Suddenly, the steady, sloppy sounds of sucking ceased.
"They've stopped eating," one of the orderlies cried. "They've all stopped eating. Look!" Fillmore half turned to follow the man's pointing finger. The video monitors behind the nurses' station counter all showed movement. The test subjects had dropped their feeding tubes and, one by one, were rising to their feet.
Chapter 30
Remo had no complaint about the directions he'd been given by the bilingual car-rental clerk at the airport. After an hour and a half of driving on a two-lane road that ran straight as a string through miles of open farmland-pancake flat, diked and about half of it flooded for the cultivation of rice-the lights of Family Fing Pharmaceuticals had come into view. In the distance, he could see the white towers of the plant complex rising up out of the blackness of the plain. The feeling of dread he got every time he looked at them was very intense.

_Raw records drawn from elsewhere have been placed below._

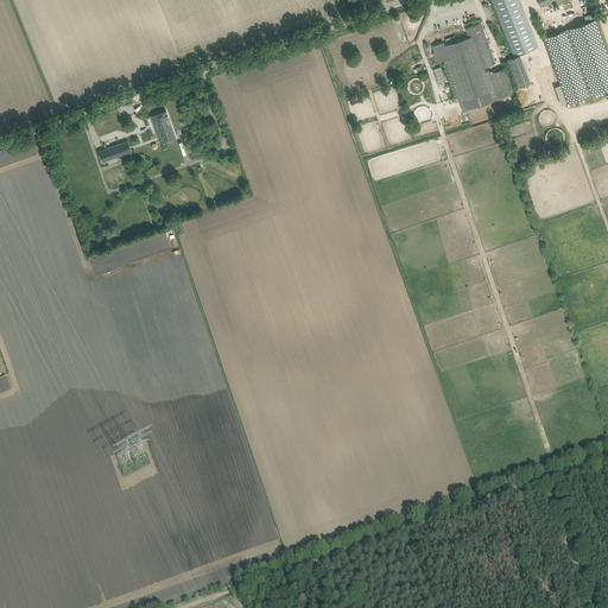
[(518,88),(531,83),(519,55),(538,48),(518,0),(491,0),(514,56),(507,59),(518,88)]
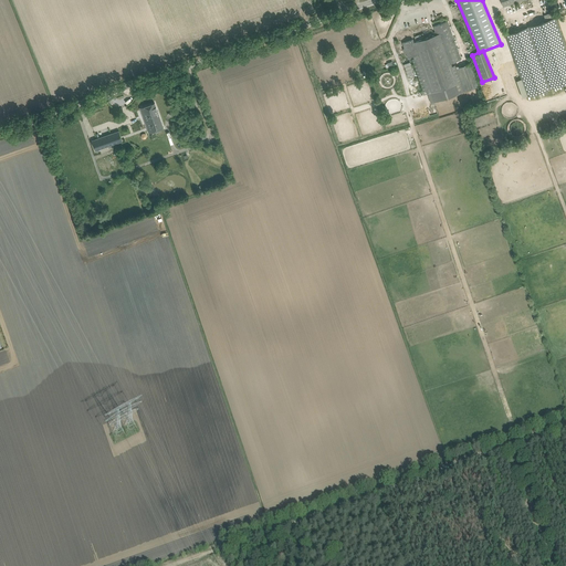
[(532,25),(506,35),(522,79),(527,96),(565,82),(565,48),(555,18),(554,12),(544,16),(545,18),(542,19),(543,22),(532,25)]
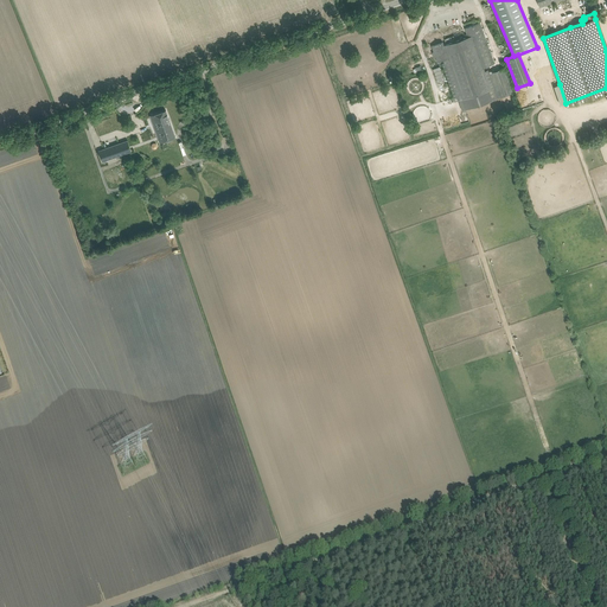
[(494,64),(481,29),(480,23),(465,29),(468,37),(465,38),(464,32),(445,39),(446,44),(443,45),(443,43),(432,46),(434,52),(432,52),(434,57),(435,57),(438,62),(443,59),(445,63),(442,64),(454,97),(451,98),(453,103),(459,101),(462,110),(513,93),(504,68),(490,74),(489,70),(485,71),(484,68),(494,64)]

Up until this point, he and Chiun had had the luxury of confronting the hormone-altered killers one at a time. The last one, old Ludlow Baculum, had nearly had Remo's guts for garters, and would have succeeded if Chiun had not intervened at the last second. In the area of sheer physical power, Remo had never encountered foes quite like these. The idea that he would have to confront them en masse, and very soon, sent a chill down the back of his neck.